Wydarzenie „Bitwa nad Bugiem” powróci za dwa lata. Oprócz inscenizacji organizatorzy planują uczcić rocznicę koronacji Bolesława Chrobrego (od której minie tysiąc lat).
Wydarzenie realizowane jest w ramach projektu „Dziedzictwo dostępne.
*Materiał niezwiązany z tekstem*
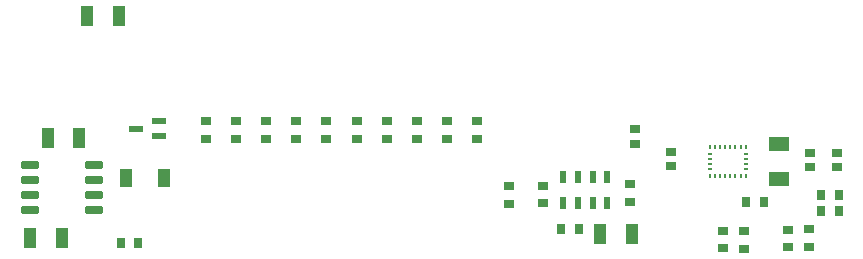
<source format=gtp>
G04*
G04 #@! TF.GenerationSoftware,Altium Limited,Altium Designer,21.6.4 (81)*
G04*
G04 Layer_Color=8421504*
%FSLAX25Y25*%
%MOIN*%
G70*
G04*
G04 #@! TF.SameCoordinates,97392813-CCE2-4223-8130-4091A0700721*
G04*
G04*
G04 #@! TF.FilePolarity,Positive*
G04*
G01*
G75*
%ADD16R,0.03543X0.02756*%
%ADD17R,0.02362X0.04331*%
%ADD18R,0.00906X0.01378*%
%ADD19R,0.01378X0.00906*%
%ADD20R,0.03197X0.02985*%
%ADD21R,0.07165X0.04567*%
%ADD22R,0.03543X0.02953*%
G04:AMPARAMS|DCode=23|XSize=23.62mil|YSize=57.09mil|CornerRadius=2.01mil|HoleSize=0mil|Usage=FLASHONLY|Rotation=270.000|XOffset=0mil|YOffset=0mil|HoleType=Round|Shape=RoundedRectangle|*
%AMROUNDEDRECTD23*
21,1,0.02362,0.05307,0,0,270.0*
21,1,0.01961,0.05709,0,0,270.0*
1,1,0.00402,-0.02653,-0.00980*
1,1,0.00402,-0.02653,0.00980*
1,1,0.00402,0.02653,0.00980*
1,1,0.00402,0.02653,-0.00980*
%
%ADD23ROUNDEDRECTD23*%
%ADD24R,0.02756X0.03543*%
%ADD25R,0.04331X0.06693*%
%ADD26R,0.03937X0.05906*%
%ADD27R,0.04156X0.06528*%
%ADD28R,0.04528X0.02165*%
D16*
X182500Y42595D02*
D03*
Y48500D02*
D03*
X171000Y48453D02*
D03*
Y42547D02*
D03*
X160500Y70000D02*
D03*
Y64095D02*
D03*
X150444Y70000D02*
D03*
Y64095D02*
D03*
X140389Y70000D02*
D03*
Y64095D02*
D03*
X130333Y70000D02*
D03*
Y64095D02*
D03*
X100167D02*
D03*
Y70000D02*
D03*
X90111Y64095D02*
D03*
Y70000D02*
D03*
X80056Y64095D02*
D03*
Y70000D02*
D03*
X70000Y64095D02*
D03*
Y70000D02*
D03*
X110222D02*
D03*
Y64095D02*
D03*
X249500Y27500D02*
D03*
Y33406D02*
D03*
X242500Y27595D02*
D03*
Y33500D02*
D03*
X120278Y64095D02*
D03*
Y70000D02*
D03*
X264000Y27905D02*
D03*
Y33811D02*
D03*
X271000Y28000D02*
D03*
Y33906D02*
D03*
X211500Y48953D02*
D03*
Y43047D02*
D03*
D17*
X203882Y51331D02*
D03*
Y42669D02*
D03*
X198961Y51331D02*
D03*
Y42669D02*
D03*
X194039D02*
D03*
Y51331D02*
D03*
X189118D02*
D03*
Y42669D02*
D03*
D18*
X238075Y51579D02*
D03*
X239768D02*
D03*
X241461D02*
D03*
X243154D02*
D03*
X244847D02*
D03*
X246539D02*
D03*
X248232D02*
D03*
X249925D02*
D03*
Y61421D02*
D03*
X248232D02*
D03*
X246539D02*
D03*
X244847D02*
D03*
X243154D02*
D03*
X241461D02*
D03*
X239768D02*
D03*
X238075D02*
D03*
D19*
Y53961D02*
D03*
Y55654D02*
D03*
Y57346D02*
D03*
X249925Y53961D02*
D03*
Y55654D02*
D03*
Y57346D02*
D03*
Y59039D02*
D03*
X238075D02*
D03*
D20*
X213000Y67469D02*
D03*
Y62532D02*
D03*
D21*
X261000Y50886D02*
D03*
Y62500D02*
D03*
D22*
X271500Y59500D02*
D03*
Y54776D02*
D03*
X280500Y59500D02*
D03*
Y54776D02*
D03*
X225000Y55138D02*
D03*
Y59862D02*
D03*
D23*
X32728Y40500D02*
D03*
Y45500D02*
D03*
Y50500D02*
D03*
Y55500D02*
D03*
X11272Y40500D02*
D03*
Y45500D02*
D03*
Y50500D02*
D03*
Y55500D02*
D03*
D24*
X41594Y29500D02*
D03*
X47500D02*
D03*
X188547Y34000D02*
D03*
X194453D02*
D03*
X256000Y43000D02*
D03*
X250095D02*
D03*
X281000Y40000D02*
D03*
X275095D02*
D03*
X281000Y45500D02*
D03*
X275095D02*
D03*
D25*
X11500Y31000D02*
D03*
X22130D02*
D03*
X41000Y105000D02*
D03*
X30370D02*
D03*
X212130Y32500D02*
D03*
X201500D02*
D03*
D26*
X56098Y51000D02*
D03*
X43500D02*
D03*
D27*
X27623Y64500D02*
D03*
X17377D02*
D03*
D28*
X54500Y65000D02*
D03*
Y70118D02*
D03*
X46626Y67559D02*
D03*
M02*

</source>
Profesjonalizacja kadr kultury i upowszechnienie dziedzictwa kulturowego – interdyscyplinarne partnerstwo Muzeum Narodowego w Lublinie i Muzeum Historii Kultury w Oslo”. Projekt korzysta z dofinansowania o wartości 483 000 € otrzymanego od Islandii, Liechtensteinu i Norwegii w ramach funduszy EOG. Celem projektu jest zbudowanie trwałego międzynarodowego partnerstwa oraz sieci polsko-norweskiej współpracy. Beneficjentem jest Muzeum Narodowe w Lublinie, a partnerem projektu: Muzeum Historii Kultury w Oslo
Partnerami wydarzenia są: Stowarzyszenie Chorągiew Ziemi Lubelskiej, Muzeum im. ks. Stanisława Staszica w Hrubieszowie oraz Gmina Hrubieszów.